* [所示文段]:
雖然業內早有公認,王辛敬仍拒絕稱自己為修復師或修復大家,「我只是個裱畫匠,從傳統走來,一路埃塵,可能還殘存些保守思想。」

在對待修復與裝裱上,王辛敬還是堅持最傳統的做法,「修舊如舊」是最基本的原則。雖然,現在的技術和化學試劑足以「修舊如新」,但自己並不主張及認同。而非遺,似乎可以將傳統進行到底。

王辛敬:我只是個裱畫匠 從傳統走來

王辛敬認為,國家重視非遺,相應的會對傳承有所促進,但最後還是要在落實上做文章,在具體操作,透明度及公平競爭方面狠下功夫,才能真正讓非遺有的放矢。他對此持積極態度。

在書畫修復與裝裱技藝的傳承上,王辛敬同樣傳達出了樂觀的心態。「只要收藏仍在,修復就不會消失。歷經千年的技藝,不可能說沒就沒了。重視問題當然好,杞人憂天大可不必。」

但他話風一轉,「要說修復技藝沒有流失,也是自欺欺人,但大部分還是保留下來了,自然,也會有些與時俱進的東西。畢竟,科學始終在發展的,以前去酸的步驟,現在可以用PH試紙測試,用酸鹼度中和,簡潔易懂的解釋,無疑是一種進步。」

* [提供資料]:
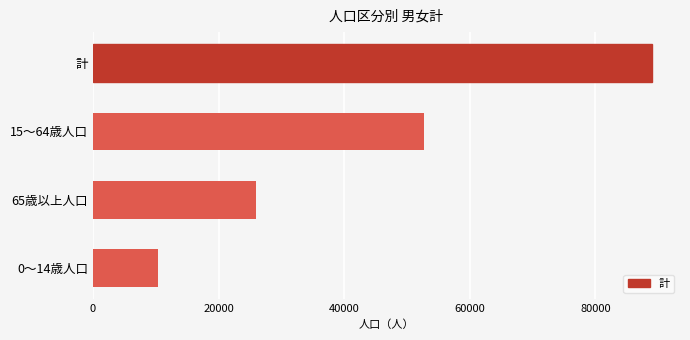

List the labels in order of value, smallest first.

0～14歳人口, 65歳以上人口, 15～64歳人口, 計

* [工作內容]: 將關於王辛敬的文段從「在對待修復與裝裱上,王辛敬還」開始、一直到「當然好,杞人憂天大可不必。」」為止的部分重寫一遍,並把其中的「非遺」替換為「非物質文化遺產」。 作答時只依據文段本身。

* [書面回答]:
在對待修復與裝裱上,王辛敬還是堅持最傳統的做法,「修舊如舊」是最基本的原則。雖然,現在的技術和化學試劑足以「修舊如新」,但自己並不主張及認同。而非物質文化遺產,似乎可以將傳統進行到底。

王辛敬:我只是個裱畫匠 從傳統走來

王辛敬認為,國家重視非物質文化遺產,相應的會對傳承有所促進,但最後還是要在落實上做文章,在具體操作,透明度及公平競爭方面狠下功夫,才能真正讓非物質文化遺產有的放矢。他對此持積極態度。

在書畫修復與裝裱技藝的傳承上,王辛敬同樣傳達出了樂觀的心態。「只要收藏仍在,修復就不會消失。歷經千年的技藝,不可能說沒就沒了。重視問題當然好,杞人憂天大可不必。」